The Kimberley Community Seedbank (KCS) is a not-for-profit social enterprise that promotes good revegetation practices, supports conservation and management activities, and provides an avenue for community groups to make an economic return. It is also a resource hub.
What we do
Since 2015, the Seedbank has worked with community groups and Aboriginal ranger teams to collect local seed. Our purpose is to share knowledge of, and grow Kimberley plants, broaden community awareness of restoration practices and threats to biodiversity, and facilitate training and development opportunities across the Kimberley.
The goals of the Seedbank are to:
- develop and grow sustainable social enterprise for seeds and bush resources products
- expand knowledge and help people access skills and training
- preserve and conserve threatened plant species
- sustainably harvest and manage seed stocks
- provide a meeting point for buyers and sellers of seed and bush resource products.

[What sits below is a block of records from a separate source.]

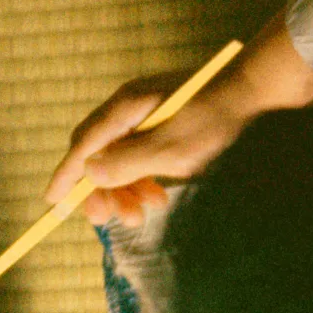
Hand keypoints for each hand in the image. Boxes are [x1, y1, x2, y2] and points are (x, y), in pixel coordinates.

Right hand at [45, 13, 312, 226]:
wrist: (260, 91)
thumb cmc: (216, 119)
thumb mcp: (171, 148)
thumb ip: (128, 162)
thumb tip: (89, 173)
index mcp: (125, 108)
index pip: (83, 146)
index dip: (67, 176)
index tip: (53, 203)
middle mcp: (131, 109)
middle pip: (98, 154)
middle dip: (102, 190)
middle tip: (110, 220)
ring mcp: (148, 116)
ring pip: (121, 160)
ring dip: (126, 189)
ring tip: (145, 212)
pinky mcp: (166, 125)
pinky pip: (142, 157)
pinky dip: (144, 180)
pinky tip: (159, 196)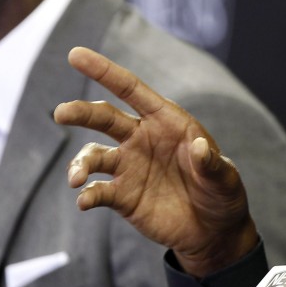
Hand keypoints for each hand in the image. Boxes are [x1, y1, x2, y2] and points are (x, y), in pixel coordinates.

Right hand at [53, 47, 257, 276]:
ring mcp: (129, 167)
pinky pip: (99, 191)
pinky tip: (84, 201)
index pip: (130, 89)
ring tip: (77, 178)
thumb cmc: (222, 194)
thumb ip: (211, 164)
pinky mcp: (123, 197)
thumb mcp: (225, 178)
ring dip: (80, 164)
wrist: (214, 231)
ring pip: (94, 155)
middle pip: (103, 118)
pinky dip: (87, 195)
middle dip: (81, 112)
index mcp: (165, 120)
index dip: (104, 71)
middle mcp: (141, 138)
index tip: (76, 55)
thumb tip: (198, 148)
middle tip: (61, 113)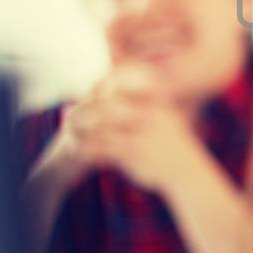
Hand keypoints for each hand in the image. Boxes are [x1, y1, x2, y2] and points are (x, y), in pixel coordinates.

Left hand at [64, 64, 217, 196]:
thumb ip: (140, 97)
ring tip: (65, 134)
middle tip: (65, 114)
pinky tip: (73, 151)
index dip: (96, 87)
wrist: (187, 170)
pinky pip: (101, 148)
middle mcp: (148, 111)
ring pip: (98, 126)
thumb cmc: (169, 140)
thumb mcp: (162, 111)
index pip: (117, 82)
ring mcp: (141, 132)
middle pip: (103, 104)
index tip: (85, 95)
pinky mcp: (134, 153)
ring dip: (77, 129)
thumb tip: (110, 81)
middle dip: (81, 109)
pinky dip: (84, 149)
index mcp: (154, 96)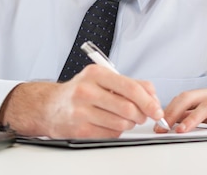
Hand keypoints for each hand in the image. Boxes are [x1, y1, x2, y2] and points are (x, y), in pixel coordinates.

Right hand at [0, 64, 164, 137]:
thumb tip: (153, 96)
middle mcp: (87, 90)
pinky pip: (111, 133)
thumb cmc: (80, 92)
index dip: (148, 100)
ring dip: (129, 123)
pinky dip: (117, 131)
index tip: (156, 108)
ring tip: (124, 118)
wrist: (49, 106)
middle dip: (141, 115)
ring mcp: (81, 110)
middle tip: (143, 115)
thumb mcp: (102, 79)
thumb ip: (129, 83)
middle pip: (128, 107)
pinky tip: (110, 123)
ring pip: (121, 123)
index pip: (130, 87)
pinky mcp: (80, 129)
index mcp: (96, 73)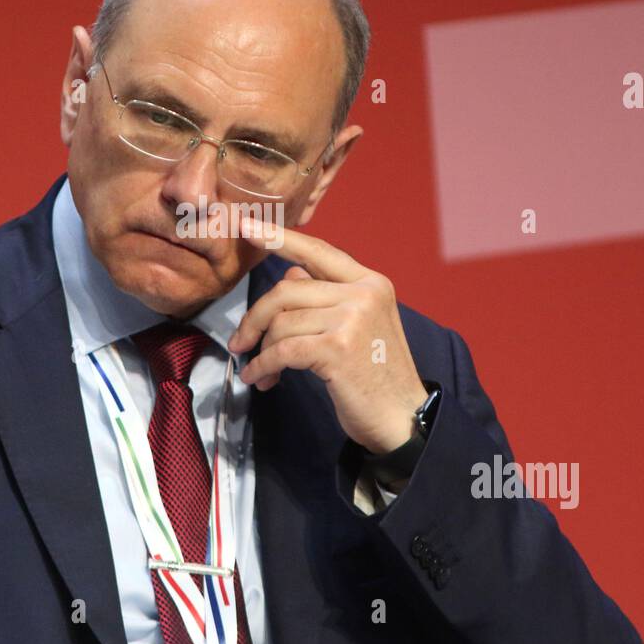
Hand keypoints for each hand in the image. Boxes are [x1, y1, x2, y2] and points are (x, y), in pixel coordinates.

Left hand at [227, 216, 429, 454]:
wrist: (403, 418)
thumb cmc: (376, 374)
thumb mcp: (359, 325)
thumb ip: (326, 296)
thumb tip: (290, 274)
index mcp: (370, 282)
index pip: (317, 251)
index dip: (279, 238)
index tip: (245, 225)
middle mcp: (363, 293)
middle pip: (286, 290)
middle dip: (254, 318)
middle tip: (239, 342)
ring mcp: (352, 319)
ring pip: (281, 323)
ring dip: (261, 351)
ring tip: (260, 372)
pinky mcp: (337, 349)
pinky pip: (281, 351)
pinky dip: (263, 366)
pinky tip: (259, 379)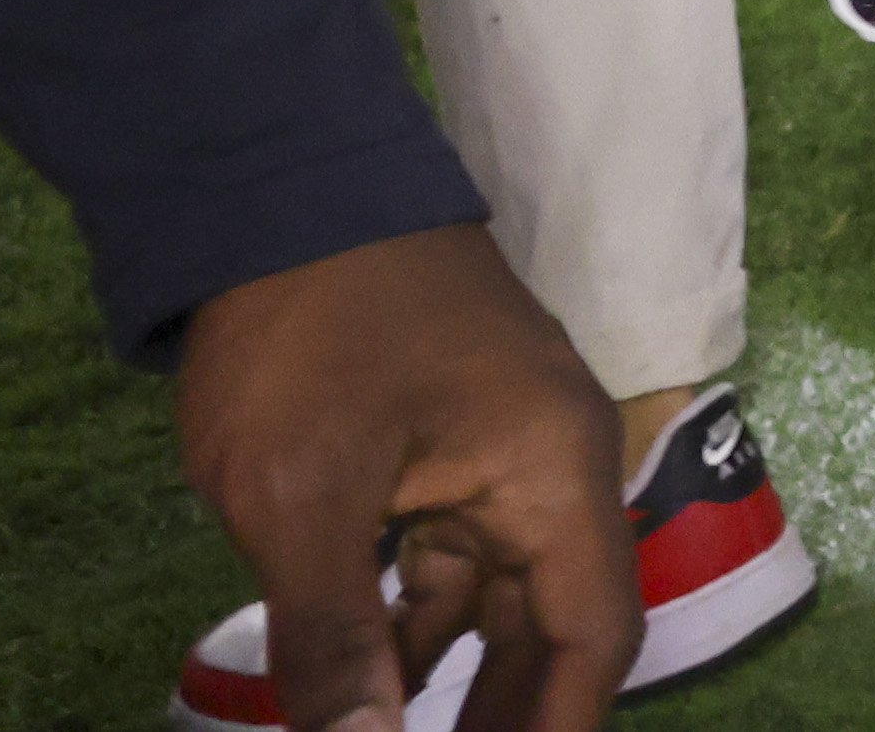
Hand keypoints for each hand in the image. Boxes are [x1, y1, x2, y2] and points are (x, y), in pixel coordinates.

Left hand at [170, 226, 625, 731]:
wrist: (282, 196)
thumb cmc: (313, 340)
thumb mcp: (303, 498)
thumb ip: (335, 638)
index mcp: (553, 470)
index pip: (592, 629)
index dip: (561, 722)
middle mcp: (551, 465)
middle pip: (555, 620)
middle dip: (511, 713)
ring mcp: (501, 451)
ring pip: (497, 595)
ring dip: (458, 680)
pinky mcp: (448, 446)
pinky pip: (448, 559)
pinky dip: (415, 627)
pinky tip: (373, 681)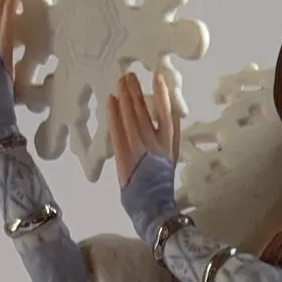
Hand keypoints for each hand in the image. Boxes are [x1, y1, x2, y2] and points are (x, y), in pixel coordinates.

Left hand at [107, 71, 179, 187]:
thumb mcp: (171, 156)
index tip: (157, 76)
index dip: (162, 93)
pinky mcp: (123, 154)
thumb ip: (170, 135)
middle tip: (129, 75)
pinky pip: (117, 129)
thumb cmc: (161, 184)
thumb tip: (171, 112)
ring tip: (120, 81)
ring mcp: (138, 147)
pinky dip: (113, 114)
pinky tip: (110, 100)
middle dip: (136, 90)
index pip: (167, 112)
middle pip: (144, 110)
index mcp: (169, 142)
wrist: (153, 206)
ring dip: (124, 96)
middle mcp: (154, 141)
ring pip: (130, 115)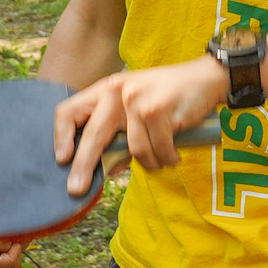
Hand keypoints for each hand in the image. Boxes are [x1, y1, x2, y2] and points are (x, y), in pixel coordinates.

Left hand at [52, 56, 227, 195]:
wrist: (206, 78)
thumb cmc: (169, 97)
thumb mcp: (136, 108)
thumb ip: (119, 133)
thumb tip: (105, 168)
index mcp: (106, 89)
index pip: (70, 109)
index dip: (61, 136)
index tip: (62, 159)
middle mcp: (117, 91)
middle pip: (93, 134)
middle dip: (84, 165)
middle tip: (76, 189)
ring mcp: (137, 99)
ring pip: (134, 150)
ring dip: (151, 161)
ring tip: (164, 155)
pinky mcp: (157, 110)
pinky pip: (158, 151)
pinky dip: (168, 157)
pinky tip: (176, 151)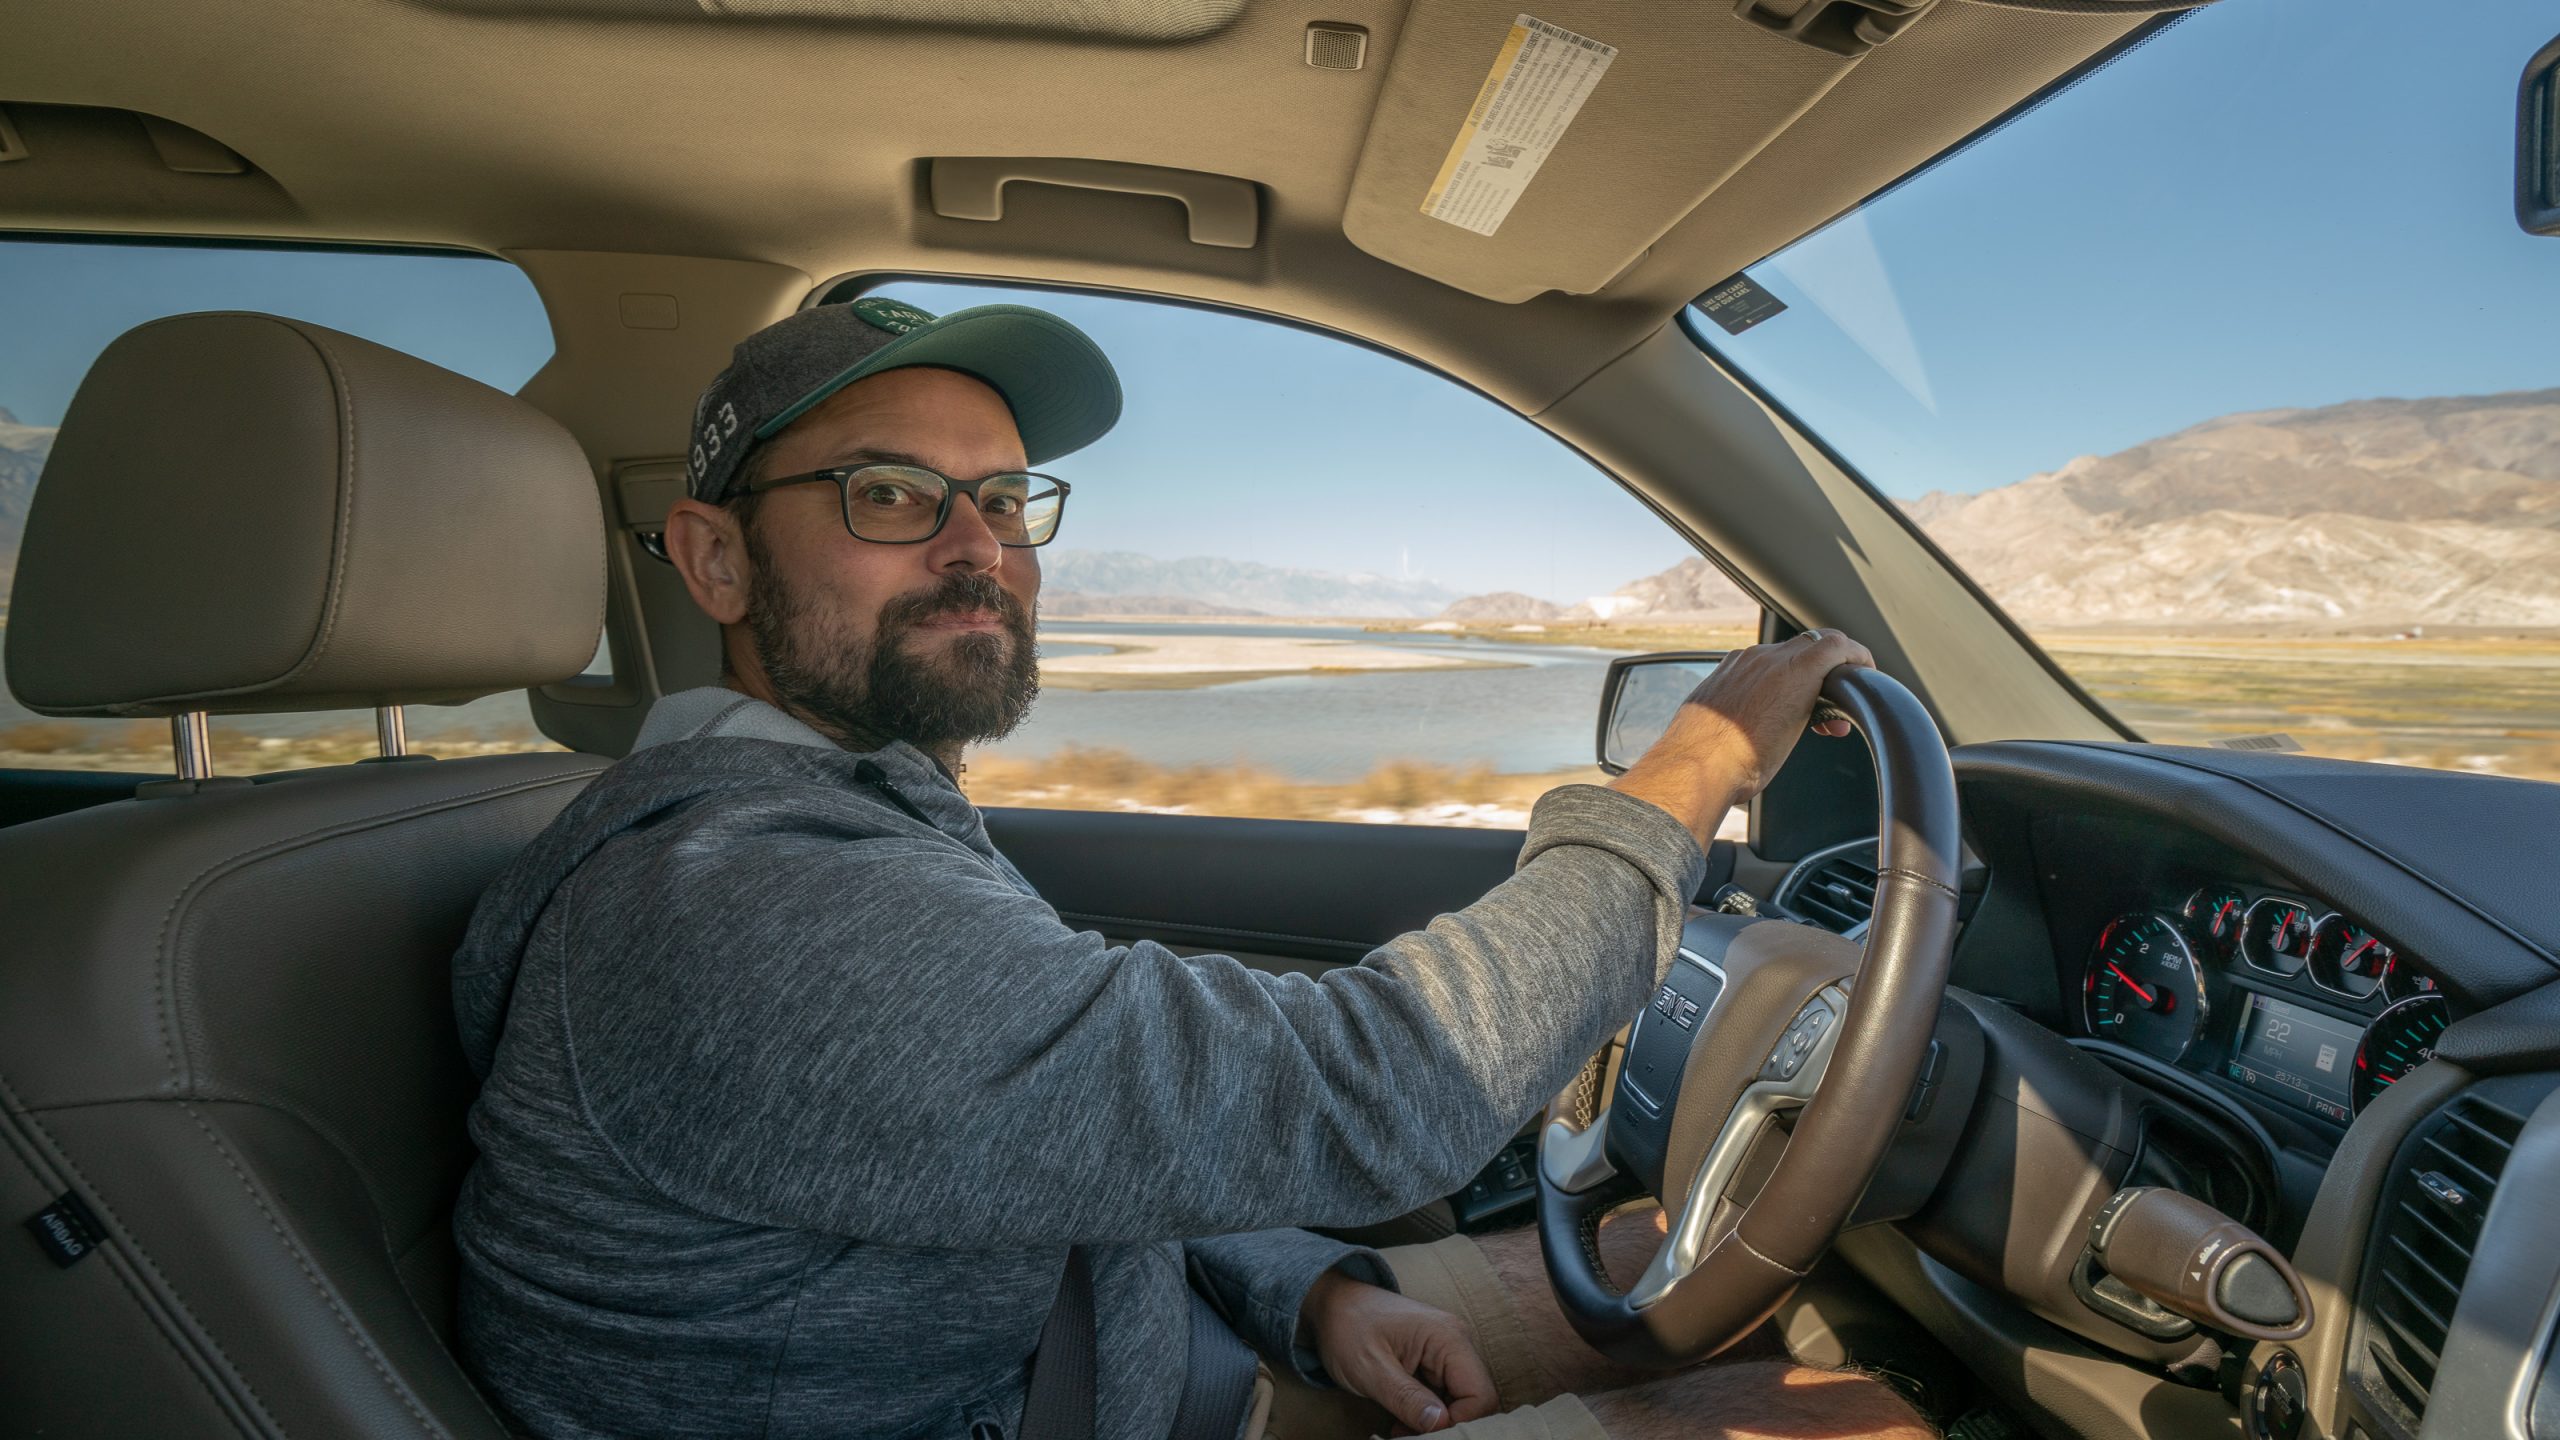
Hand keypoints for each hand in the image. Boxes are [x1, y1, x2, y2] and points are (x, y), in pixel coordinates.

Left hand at [1302, 1270, 1497, 1433]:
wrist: (1332, 1303)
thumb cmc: (1346, 1327)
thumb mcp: (1370, 1369)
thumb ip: (1407, 1398)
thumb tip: (1441, 1423)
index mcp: (1448, 1338)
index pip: (1480, 1394)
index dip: (1459, 1422)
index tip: (1422, 1433)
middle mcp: (1456, 1342)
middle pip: (1474, 1399)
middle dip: (1446, 1425)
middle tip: (1407, 1435)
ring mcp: (1447, 1350)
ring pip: (1460, 1401)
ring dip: (1435, 1422)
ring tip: (1401, 1429)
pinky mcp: (1436, 1360)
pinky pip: (1445, 1395)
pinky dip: (1428, 1413)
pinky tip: (1402, 1419)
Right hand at [1607, 628, 1874, 849]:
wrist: (1700, 767)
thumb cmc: (1701, 767)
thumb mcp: (1710, 742)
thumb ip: (1722, 733)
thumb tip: (1727, 751)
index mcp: (1726, 677)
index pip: (1769, 666)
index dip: (1791, 685)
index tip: (1799, 713)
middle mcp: (1749, 661)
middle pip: (1796, 654)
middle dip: (1815, 684)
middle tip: (1822, 723)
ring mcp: (1773, 661)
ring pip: (1817, 648)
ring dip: (1832, 680)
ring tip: (1834, 721)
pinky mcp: (1801, 669)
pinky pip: (1837, 648)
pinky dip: (1855, 658)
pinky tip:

We assist communities and local groups with training in, and information about, collecting, storing, cleaning and propagating viable native seed.
The Seedbank works with many Aboriginal groups and combines Aboriginal ecological knowledge with Western science.
We have worked with the Bardi Jawi Oorany (BJO), Nyul Nyul, Karajarri and Nyangumarta Rangers, Yawuru Country Managers and the Yiriman Women’s Enterprise Development Program to collect seed, rehabilitate degraded areas of their country, develop nursery skills, and explore sustainable economic opportunities.
The Seedbank has facilitated seed-collection training for Aboriginal rangers on Country and in commercial and educational settings, as well as practical work experiences in operating a commercial and community-based nursery and seedbank.
Many of the rangers now grow plants in their own nursery. The nurseries and Seedbank work hand-in-hand to safeguard local plants against feral animals, invasive weeds, fire, development and climate change.
The Seedbank is also supporting rangers and other Aboriginal groups to develop business plans, and initiate product trials and marketing to support seed sales and product development.
Aboriginal rangers in the Kimberley have come together to collect and sell seeds from their Country to the home gardener. The seed packets have been created as souvenirs and gifts.
The project raises awareness of the work the rangers do to protect native plants, animals and ecosystems, by controlling feral animals and invasive weeds, reducing the risk of dangerous wildfires, limiting the impact of tourism, and maintaining cultural sites. Rangers also work with Elders to keep cultural practices and traditional knowledge alive and strong in their communities.
As a result, the rangers have also gained experience in business development and receive profits from the sale of the products. You can purchase Kimberley Seeds here.
Led by Aboriginal rangers and their Elders, the wattleseed harvest is steeped in the enjoyment of being on Country, harvesting a traditional food resource, and being together with family, friends and colleagues. The Wattleseed Collective evolved from a desire to tie together activities that support wellbeing, intergenerational sharing, and the development of sustainable economic opportunities for Aboriginal people and communities.
In 2022, we trialled a modest seed collection with four Traditional Owner groups and now have sufficient commercial-scale product to approach potential buyers, and secure orders for 2023.
In the process of developing seed collection and cleaning, and supporting people to collect a quality wattleseed product, we are forming a social enterprise model. This model will see profits return to the collectors, and pay for equipment, facilities and the systems that maintain a viable community-based enterprise. Read more about the wattleseed harvest here.
We have collaborated with the Bardi Jawi Oorany, Nyul Nyul, Karajarri, Nyangumarta Ranger groups, Kimberley Land Council, Karajarri Traditional Lands Association, Nyamba Buru Yawuru, Yamatji Marla Aboriginal Corporation, Nyangumarta Warrarn Aboriginal Corporation, North Regional TAFE, the Society for Kimberley Indigenous Plants and Animals (SKIPA) and Yiriman Women’s Bush Enterprises.